Low temperature base catalyzed autoxidation (BCA) of the A-ring of 21- acetoxypregn-5-ene-3,20-dione 20-athylene ketal (7) resulted in the saponification of the ester with the concomitant formation of 2,21- dihydroxypregna-1,4-diene-3,20-dione 20-ethylene ketal (8). Continued BCA at ambient temperature, converts the latter to 1,21-dihydroxy-2-oxaprogesterone 20-ethylene ketal (9), which is reduced by NaBH₄ to the 2-oxasteroid, 21- hydroxy-2-oxaprogesterone 20-ethylene ketal (10). Treatment of enol 8, lactol 9, and lactone 10 with aqueous acid generates the corresponding deprotected analogs 2,21-dihydroxypregna-1,4-diene-3,20-dione (enol 11), 1,21-dihydroxy- 2-oxaprogesterone (lactol 12), and 2-oxacortexone (2- oxadesoxycorticosterone, 21-hydroxy-2-oxaprogesterone, lactone 13).
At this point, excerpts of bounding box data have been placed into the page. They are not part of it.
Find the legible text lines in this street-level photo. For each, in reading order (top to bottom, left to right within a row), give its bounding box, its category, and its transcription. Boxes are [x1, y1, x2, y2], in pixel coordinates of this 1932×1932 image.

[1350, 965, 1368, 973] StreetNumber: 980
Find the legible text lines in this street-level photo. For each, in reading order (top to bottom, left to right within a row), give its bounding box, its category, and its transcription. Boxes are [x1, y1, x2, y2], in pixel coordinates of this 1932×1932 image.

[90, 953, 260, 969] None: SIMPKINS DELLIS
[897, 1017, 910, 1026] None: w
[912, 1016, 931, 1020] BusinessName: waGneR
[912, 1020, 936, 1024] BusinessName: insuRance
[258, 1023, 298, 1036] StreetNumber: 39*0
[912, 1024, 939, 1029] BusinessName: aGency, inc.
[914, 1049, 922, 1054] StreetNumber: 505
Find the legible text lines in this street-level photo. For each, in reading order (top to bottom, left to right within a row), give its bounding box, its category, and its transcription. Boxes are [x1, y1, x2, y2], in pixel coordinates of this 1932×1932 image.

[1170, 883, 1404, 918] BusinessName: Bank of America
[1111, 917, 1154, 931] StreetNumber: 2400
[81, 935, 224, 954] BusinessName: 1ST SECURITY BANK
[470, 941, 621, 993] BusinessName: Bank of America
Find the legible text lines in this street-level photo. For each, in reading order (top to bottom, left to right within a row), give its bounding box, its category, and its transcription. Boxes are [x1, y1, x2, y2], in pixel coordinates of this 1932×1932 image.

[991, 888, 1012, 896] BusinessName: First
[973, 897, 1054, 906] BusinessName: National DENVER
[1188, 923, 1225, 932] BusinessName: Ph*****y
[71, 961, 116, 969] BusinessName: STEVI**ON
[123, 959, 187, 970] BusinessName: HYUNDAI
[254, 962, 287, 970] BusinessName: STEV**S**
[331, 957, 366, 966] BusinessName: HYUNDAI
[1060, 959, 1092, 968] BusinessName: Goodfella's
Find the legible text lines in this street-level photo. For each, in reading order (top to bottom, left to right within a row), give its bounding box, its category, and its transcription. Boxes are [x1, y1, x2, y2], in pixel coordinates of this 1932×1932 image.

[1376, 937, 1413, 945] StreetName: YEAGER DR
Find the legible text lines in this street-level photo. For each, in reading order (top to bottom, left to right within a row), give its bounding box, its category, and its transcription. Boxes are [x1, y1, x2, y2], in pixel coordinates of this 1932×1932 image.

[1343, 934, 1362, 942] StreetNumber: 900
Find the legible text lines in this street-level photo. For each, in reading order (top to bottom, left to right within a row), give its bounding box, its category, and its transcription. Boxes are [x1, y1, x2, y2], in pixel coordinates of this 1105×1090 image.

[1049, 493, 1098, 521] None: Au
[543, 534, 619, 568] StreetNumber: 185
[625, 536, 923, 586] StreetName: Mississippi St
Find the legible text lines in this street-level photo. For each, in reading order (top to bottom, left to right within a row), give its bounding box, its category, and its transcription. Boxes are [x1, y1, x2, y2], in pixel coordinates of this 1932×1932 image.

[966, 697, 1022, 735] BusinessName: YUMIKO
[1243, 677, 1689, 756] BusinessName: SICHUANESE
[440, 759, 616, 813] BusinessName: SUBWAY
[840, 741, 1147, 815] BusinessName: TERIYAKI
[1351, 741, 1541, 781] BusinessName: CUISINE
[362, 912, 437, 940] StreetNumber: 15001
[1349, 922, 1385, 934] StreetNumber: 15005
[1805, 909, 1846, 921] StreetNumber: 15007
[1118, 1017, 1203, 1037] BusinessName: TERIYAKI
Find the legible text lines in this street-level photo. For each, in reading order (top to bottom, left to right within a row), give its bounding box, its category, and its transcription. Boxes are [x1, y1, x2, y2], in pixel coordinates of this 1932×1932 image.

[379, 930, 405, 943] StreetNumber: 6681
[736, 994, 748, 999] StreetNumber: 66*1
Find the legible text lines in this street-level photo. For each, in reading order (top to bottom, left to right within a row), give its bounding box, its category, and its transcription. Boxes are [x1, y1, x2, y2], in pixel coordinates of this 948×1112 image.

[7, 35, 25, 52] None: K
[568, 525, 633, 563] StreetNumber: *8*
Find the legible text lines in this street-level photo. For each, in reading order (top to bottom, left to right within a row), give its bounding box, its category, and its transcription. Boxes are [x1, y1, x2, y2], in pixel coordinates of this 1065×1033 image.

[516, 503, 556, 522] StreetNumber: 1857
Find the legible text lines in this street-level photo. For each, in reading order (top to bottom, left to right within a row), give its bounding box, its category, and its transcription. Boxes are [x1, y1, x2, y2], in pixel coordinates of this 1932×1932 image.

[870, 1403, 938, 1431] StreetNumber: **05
In bovine spermatozoa, neither 2-oxasteroid ketal 10 nor its deprotected analog 13 stimulated Ca²⁺ uptake. In high concentration (0.5 mM), the inhibition of Ca²⁺ uptake is only 37% for 13, as compared to 83% found with the parent steroid, cortexone (desoxycorticosterone, 21-hydroxyprogesterone, 5). The difference in molecular structure between 13 and 5 indicates the importance of the oxygen atom in ring A in achieving the protective effect of the steroid. Ketalization of the C-20 carbonyl is not important for protection. Thus it seems that by replacing C-2 by an oxygen atom we can reduce the biological damage caused by relatively high concentrations of steroid treatment. These results are highly significant when treatment of patients with high doses of steroids is considered.